Let $H$ be a Hilbert space, and let $K$ be a non-empty closed subset of $H$. Fix a point $x\in H$. If $K$ is convex, the Hilbert projection theorem gives us a unique distance minimizer $y\in K$, in the sense that $\|y-x\|\le\|y'-x\|$ for all $y'\in K$. If we do not need uniqueness, we can replace the convexity assumption with compactness. In particular, if $H=\mathbf R^d$, any closed $K$ will have a distance minimizer (since if we set $D:=\inf_{y'\in K}\|y'-x\|<\infty$, we may consider the compact set $\overline{B(x,D+1)}\cap K$).
I am interested in situations where no distance minimizer exists. For example, if $H=\mathbf R$, $K=(0,1)$, and $x=0$, so that $K$ is convex but not closed, then no distance minimizer exists, as all points of $K$ are at a positive distance away from $x$, whereas $\inf_{y'\in(0,1)}\|y'-x\|=0$.

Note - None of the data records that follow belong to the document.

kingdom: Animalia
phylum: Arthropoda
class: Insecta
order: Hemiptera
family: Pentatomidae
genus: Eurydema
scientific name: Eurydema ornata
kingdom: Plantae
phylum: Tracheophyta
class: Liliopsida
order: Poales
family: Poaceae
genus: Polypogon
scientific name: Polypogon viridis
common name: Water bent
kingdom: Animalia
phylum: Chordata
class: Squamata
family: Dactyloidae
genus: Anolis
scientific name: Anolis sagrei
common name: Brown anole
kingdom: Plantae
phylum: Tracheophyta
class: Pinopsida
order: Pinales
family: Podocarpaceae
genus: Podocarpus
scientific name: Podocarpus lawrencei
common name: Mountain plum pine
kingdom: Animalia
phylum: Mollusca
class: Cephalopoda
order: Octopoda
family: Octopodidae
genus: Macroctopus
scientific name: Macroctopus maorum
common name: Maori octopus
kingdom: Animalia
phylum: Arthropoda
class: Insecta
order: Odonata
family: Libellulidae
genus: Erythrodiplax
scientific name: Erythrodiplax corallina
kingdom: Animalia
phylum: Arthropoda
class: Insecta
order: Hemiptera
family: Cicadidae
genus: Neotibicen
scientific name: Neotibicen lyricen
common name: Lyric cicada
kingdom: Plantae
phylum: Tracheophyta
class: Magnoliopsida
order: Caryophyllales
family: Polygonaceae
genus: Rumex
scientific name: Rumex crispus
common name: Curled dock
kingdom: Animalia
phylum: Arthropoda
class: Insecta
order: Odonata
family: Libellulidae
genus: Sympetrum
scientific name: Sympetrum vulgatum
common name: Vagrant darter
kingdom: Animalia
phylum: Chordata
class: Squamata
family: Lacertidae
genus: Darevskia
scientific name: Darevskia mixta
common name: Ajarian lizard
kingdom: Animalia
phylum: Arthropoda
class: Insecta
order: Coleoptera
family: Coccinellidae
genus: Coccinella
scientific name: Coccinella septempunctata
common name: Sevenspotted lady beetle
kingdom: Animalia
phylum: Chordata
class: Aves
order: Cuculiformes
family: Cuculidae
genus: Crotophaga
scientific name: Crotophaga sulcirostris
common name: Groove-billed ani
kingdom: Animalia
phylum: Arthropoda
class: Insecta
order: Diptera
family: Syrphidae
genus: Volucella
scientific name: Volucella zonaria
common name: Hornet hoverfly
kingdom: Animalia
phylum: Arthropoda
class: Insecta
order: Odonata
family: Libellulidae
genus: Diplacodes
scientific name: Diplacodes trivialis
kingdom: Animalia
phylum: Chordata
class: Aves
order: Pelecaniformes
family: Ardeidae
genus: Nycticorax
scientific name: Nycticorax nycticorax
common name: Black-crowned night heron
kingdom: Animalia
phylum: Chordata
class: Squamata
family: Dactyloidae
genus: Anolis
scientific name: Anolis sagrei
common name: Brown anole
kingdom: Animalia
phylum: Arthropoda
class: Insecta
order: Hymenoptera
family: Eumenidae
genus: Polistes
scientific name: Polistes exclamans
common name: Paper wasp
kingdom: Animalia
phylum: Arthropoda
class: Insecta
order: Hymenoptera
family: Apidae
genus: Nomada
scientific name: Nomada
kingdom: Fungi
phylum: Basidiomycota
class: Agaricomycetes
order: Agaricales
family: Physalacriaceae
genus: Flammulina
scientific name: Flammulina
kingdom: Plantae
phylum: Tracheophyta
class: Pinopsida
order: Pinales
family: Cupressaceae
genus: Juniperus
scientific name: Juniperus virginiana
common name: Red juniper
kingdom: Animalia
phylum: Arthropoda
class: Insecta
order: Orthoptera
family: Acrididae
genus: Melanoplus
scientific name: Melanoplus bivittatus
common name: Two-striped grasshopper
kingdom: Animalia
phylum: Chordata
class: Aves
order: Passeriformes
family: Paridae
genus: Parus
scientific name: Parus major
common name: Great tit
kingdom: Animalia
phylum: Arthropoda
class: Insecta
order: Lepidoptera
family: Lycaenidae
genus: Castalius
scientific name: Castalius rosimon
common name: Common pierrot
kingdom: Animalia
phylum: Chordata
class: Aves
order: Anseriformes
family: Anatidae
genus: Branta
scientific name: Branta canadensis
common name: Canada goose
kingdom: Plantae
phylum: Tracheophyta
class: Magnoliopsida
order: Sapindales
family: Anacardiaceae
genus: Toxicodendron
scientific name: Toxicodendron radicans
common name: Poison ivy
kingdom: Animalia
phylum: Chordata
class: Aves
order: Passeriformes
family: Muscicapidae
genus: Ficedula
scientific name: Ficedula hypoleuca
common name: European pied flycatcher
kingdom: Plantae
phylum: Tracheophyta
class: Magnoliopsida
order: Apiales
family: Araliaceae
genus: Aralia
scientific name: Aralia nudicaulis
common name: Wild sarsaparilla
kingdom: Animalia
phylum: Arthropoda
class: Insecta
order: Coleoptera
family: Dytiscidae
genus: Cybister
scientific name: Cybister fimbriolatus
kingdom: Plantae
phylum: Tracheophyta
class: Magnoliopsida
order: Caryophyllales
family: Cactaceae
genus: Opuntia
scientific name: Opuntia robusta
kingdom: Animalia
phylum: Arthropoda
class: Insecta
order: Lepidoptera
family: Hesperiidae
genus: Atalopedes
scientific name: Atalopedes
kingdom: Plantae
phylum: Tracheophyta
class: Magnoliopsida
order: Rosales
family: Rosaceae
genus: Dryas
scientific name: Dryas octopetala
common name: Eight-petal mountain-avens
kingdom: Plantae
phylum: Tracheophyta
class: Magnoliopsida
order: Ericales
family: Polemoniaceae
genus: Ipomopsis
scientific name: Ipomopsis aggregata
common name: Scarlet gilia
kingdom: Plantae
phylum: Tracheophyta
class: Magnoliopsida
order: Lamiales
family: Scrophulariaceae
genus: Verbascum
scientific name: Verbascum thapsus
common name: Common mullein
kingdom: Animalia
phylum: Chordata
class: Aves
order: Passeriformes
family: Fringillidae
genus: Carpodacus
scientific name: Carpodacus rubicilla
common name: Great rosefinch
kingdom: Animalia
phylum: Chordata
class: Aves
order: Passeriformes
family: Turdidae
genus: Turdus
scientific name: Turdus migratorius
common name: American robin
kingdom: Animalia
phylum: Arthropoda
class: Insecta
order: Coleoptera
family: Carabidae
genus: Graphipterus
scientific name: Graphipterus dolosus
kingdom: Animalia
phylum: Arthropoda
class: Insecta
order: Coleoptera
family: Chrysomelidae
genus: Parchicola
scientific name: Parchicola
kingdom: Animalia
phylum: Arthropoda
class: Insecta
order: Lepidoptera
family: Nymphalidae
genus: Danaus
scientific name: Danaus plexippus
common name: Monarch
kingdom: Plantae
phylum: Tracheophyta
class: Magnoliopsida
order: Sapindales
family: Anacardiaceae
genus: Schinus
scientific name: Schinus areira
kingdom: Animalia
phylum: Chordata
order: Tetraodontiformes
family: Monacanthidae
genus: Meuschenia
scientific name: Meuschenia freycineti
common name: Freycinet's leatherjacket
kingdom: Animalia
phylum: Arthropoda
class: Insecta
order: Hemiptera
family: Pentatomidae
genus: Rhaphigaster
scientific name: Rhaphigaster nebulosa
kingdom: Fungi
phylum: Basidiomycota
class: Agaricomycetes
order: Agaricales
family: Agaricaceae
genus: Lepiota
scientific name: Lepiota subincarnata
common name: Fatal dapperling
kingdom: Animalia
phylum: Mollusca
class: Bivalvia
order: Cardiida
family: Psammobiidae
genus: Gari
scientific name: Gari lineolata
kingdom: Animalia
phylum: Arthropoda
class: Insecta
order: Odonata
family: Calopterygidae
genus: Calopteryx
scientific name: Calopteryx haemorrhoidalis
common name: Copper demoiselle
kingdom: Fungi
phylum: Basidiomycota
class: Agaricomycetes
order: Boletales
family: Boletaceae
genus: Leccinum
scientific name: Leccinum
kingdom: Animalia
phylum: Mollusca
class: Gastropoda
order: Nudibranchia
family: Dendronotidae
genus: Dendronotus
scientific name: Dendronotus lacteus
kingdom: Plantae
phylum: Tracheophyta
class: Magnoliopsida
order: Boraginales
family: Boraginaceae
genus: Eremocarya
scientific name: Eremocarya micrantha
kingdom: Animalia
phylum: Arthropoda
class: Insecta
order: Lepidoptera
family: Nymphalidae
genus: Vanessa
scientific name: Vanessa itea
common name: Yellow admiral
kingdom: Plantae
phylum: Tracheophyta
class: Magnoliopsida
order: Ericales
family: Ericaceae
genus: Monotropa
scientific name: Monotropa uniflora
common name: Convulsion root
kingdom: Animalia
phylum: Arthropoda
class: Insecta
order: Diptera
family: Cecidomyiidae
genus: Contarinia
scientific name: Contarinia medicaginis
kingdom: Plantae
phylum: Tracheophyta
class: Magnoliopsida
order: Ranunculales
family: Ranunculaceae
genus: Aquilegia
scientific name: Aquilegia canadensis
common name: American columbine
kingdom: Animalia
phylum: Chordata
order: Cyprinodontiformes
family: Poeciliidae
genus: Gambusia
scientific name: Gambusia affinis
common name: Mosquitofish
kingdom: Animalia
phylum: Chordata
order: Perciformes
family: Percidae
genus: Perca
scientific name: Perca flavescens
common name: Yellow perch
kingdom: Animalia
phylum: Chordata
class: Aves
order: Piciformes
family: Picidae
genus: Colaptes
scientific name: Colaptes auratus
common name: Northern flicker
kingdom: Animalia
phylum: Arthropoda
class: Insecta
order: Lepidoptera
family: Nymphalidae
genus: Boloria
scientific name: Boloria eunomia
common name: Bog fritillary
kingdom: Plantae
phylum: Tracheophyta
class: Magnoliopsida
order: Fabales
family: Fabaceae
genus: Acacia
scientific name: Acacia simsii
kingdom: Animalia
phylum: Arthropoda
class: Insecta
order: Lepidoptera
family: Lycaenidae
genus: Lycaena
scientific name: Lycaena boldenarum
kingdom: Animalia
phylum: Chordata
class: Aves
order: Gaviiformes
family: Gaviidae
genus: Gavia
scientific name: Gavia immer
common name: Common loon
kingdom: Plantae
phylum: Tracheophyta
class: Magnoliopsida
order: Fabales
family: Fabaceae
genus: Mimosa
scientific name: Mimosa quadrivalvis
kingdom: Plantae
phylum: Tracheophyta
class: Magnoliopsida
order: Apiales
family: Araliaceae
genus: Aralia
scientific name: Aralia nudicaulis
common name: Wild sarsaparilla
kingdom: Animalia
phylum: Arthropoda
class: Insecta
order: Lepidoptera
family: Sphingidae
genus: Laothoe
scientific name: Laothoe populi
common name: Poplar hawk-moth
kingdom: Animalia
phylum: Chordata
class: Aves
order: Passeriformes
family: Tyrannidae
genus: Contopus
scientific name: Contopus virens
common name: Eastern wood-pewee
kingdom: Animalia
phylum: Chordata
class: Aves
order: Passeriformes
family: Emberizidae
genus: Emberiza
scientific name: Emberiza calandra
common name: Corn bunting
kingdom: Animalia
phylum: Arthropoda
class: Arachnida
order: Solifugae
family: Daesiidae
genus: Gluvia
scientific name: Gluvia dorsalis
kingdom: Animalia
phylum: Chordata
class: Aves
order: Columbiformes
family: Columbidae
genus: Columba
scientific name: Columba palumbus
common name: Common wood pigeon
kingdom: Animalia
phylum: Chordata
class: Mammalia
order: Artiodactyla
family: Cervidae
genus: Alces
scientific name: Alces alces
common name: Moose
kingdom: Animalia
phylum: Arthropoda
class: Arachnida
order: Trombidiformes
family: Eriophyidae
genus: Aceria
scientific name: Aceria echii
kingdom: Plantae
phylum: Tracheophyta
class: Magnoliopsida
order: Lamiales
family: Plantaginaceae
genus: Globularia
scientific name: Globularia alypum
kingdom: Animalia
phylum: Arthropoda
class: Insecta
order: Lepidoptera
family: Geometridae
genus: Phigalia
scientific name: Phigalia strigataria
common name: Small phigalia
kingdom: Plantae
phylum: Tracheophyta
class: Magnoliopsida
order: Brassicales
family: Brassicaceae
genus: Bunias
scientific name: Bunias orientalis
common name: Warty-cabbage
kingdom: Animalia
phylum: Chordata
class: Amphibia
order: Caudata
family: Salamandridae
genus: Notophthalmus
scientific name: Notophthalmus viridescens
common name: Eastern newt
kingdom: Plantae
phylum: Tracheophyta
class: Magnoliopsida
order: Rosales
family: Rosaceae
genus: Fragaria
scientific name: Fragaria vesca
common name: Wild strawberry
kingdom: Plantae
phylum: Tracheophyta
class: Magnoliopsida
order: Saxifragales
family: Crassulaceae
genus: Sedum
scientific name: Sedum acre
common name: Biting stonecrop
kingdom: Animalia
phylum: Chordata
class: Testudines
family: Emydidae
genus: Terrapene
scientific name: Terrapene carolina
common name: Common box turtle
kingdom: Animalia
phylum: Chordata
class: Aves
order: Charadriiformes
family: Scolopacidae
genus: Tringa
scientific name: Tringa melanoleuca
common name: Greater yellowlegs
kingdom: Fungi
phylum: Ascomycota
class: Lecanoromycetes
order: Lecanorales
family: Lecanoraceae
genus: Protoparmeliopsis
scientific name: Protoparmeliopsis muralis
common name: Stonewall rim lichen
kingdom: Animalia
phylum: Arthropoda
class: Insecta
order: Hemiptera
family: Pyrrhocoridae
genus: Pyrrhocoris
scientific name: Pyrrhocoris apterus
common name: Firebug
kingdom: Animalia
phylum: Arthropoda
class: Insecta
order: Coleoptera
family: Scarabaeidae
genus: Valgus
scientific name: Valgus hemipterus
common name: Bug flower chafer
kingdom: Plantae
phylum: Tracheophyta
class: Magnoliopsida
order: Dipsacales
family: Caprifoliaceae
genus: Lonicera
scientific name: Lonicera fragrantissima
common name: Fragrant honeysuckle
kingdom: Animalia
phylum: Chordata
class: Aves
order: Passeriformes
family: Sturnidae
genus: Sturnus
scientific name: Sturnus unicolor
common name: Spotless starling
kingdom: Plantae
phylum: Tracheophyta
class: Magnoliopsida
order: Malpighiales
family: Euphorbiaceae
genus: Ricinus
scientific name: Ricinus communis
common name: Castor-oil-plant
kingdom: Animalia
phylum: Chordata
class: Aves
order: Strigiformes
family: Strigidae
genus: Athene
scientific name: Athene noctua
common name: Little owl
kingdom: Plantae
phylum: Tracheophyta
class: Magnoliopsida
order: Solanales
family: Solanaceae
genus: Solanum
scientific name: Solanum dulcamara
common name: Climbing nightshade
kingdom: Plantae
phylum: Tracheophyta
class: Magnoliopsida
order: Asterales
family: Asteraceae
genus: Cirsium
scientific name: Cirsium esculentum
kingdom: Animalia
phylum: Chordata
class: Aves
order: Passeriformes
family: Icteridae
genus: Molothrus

How do I construct a non-convex closed subset $K$ of a Hilbert space $H$ for which no distance minimizer exists? As discussed earlier, $H$ cannot be $\mathbf R^d$ or $\mathbf C^d$. I tried working with $\ell^2(\mathbf Z)$ but did not get far. (I would prefer just a hint, rather than a full solution.)
Thank you.
Best Answer
You can take $$ K = \{ (1+1/n) e_n \mid n \in \mathbb N\},$$ where $e_n$ are the canonical unit sequences. Then, $K$ is closed, the distance of $0$ to $K$ is $1$, but this distance is not attained.